Your assignment → Every line of the material must be set down again without alteration.

Entries provided →
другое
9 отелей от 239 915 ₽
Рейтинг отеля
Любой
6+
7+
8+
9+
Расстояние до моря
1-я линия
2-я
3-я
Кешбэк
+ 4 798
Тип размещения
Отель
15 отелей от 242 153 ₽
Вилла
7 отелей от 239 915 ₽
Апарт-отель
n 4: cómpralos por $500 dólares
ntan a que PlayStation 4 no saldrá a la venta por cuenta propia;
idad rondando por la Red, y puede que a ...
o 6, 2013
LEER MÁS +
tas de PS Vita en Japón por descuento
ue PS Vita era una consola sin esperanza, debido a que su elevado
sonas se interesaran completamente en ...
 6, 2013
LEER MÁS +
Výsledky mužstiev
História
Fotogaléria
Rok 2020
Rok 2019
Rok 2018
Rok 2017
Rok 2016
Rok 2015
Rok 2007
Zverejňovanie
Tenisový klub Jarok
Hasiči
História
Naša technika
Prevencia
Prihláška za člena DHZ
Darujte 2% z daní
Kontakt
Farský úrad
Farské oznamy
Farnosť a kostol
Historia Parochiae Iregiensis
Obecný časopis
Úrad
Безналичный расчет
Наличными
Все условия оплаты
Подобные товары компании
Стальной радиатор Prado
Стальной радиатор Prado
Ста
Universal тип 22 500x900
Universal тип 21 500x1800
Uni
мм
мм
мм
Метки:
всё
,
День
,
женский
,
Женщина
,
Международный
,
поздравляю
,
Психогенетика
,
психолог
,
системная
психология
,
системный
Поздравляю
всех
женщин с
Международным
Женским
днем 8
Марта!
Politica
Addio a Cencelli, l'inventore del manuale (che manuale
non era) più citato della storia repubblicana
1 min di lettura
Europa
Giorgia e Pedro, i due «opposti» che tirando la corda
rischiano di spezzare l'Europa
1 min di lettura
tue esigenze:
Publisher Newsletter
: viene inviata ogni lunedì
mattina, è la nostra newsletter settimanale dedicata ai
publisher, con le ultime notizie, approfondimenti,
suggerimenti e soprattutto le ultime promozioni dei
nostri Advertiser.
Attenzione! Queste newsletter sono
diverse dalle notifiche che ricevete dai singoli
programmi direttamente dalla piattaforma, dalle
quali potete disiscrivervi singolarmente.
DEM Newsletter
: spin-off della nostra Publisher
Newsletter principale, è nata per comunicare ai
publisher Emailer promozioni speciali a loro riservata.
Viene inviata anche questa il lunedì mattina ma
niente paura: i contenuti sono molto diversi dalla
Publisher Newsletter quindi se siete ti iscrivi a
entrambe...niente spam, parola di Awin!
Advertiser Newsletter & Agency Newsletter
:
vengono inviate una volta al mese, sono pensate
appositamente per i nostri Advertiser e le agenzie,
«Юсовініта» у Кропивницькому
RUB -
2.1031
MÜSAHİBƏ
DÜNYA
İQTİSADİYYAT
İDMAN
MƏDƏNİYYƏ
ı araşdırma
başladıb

Answer box →
другое
9 отелей от 239 915 ₽
Рейтинг отеля
Любой
6+
7+
8+
9+
Расстояние до моря
1-я линия
2-я
3-я
Кешбэк
+ 4 798
Тип размещения
Отель
15 отелей от 242 153 ₽
Вилла
7 отелей от 239 915 ₽
Апарт-отель
n 4: cómpralos por $500 dólares
ntan a que PlayStation 4 no saldrá a la venta por cuenta propia;
idad rondando por la Red, y puede que a ...
o 6, 2013
LEER MÁS +
tas de PS Vita en Japón por descuento
ue PS Vita era una consola sin esperanza, debido a que su elevado
sonas se interesaran completamente en ...
 6, 2013
LEER MÁS +
Výsledky mužstiev
História
Fotogaléria
Rok 2020
Rok 2019
Rok 2018
Rok 2017
Rok 2016
Rok 2015
Rok 2007
Zverejňovanie
Tenisový klub Jarok
Hasiči
História
Naša technika
Prevencia
Prihláška za člena DHZ
Darujte 2% z daní
Kontakt
Farský úrad
Farské oznamy
Farnosť a kostol
Historia Parochiae Iregiensis
Obecný časopis
Úrad
Безналичный расчет
Наличными
Все условия оплаты
Подобные товары компании
Стальной радиатор Prado
Стальной радиатор Prado
Ста
Universal тип 22 500x900
Universal тип 21 500x1800
Uni
мм
мм
мм
Метки:
всё
,
День
,
женский
,
Женщина
,
Международный
,
поздравляю
,
Психогенетика
,
психолог
,
системная
психология
,
системный
Поздравляю
всех
женщин с
Международным
Женским
днем 8
Марта!
Politica
Addio a Cencelli, l'inventore del manuale (che manuale
non era) più citato della storia repubblicana
1 min di lettura
Europa
Giorgia e Pedro, i due «opposti» che tirando la corda
rischiano di spezzare l'Europa
1 min di lettura
tue esigenze:
Publisher Newsletter
: viene inviata ogni lunedì
mattina, è la nostra newsletter settimanale dedicata ai
publisher, con le ultime notizie, approfondimenti,
suggerimenti e soprattutto le ultime promozioni dei
nostri Advertiser.
Attenzione! Queste newsletter sono
diverse dalle notifiche che ricevete dai singoli
programmi direttamente dalla piattaforma, dalle
quali potete disiscrivervi singolarmente.
DEM Newsletter
: spin-off della nostra Publisher
Newsletter principale, è nata per comunicare ai
publisher Emailer promozioni speciali a loro riservata.
Viene inviata anche questa il lunedì mattina ma
niente paura: i contenuti sono molto diversi dalla
Publisher Newsletter quindi se siete ti iscrivi a
entrambe...niente spam, parola di Awin!
Advertiser Newsletter & Agency Newsletter
:
vengono inviate una volta al mese, sono pensate
appositamente per i nostri Advertiser e le agenzie,
«Юсовініта» у Кропивницькому
RUB -
2.1031
MÜSAHİBƏ
DÜNYA
İQTİSADİYYAT
İDMAN
MƏDƏNİYYƏ
ı araşdırma
başladıb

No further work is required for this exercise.